**Material for this task:**
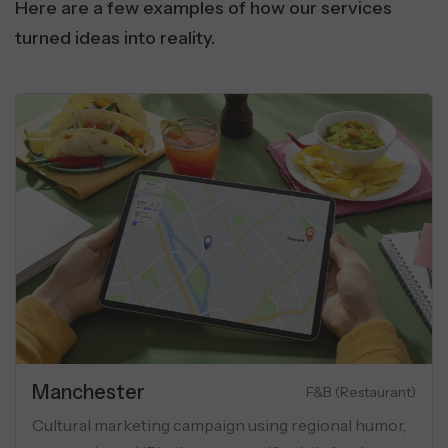
Here are a few examples of how our services
turned ideas into reality.
al
Real Estat
SaaS & Communication
ovider boosted global visibility using
Performance m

**What is required:** Please extract the text lines from the rows above with every character kept as it appears, and leave the pictures out of your answer.

**Answer to the exercise:**
Here are a few examples of how our services
turned ideas into reality.
al
Real Estat
SaaS & Communication
ovider boosted global visibility using
Performance m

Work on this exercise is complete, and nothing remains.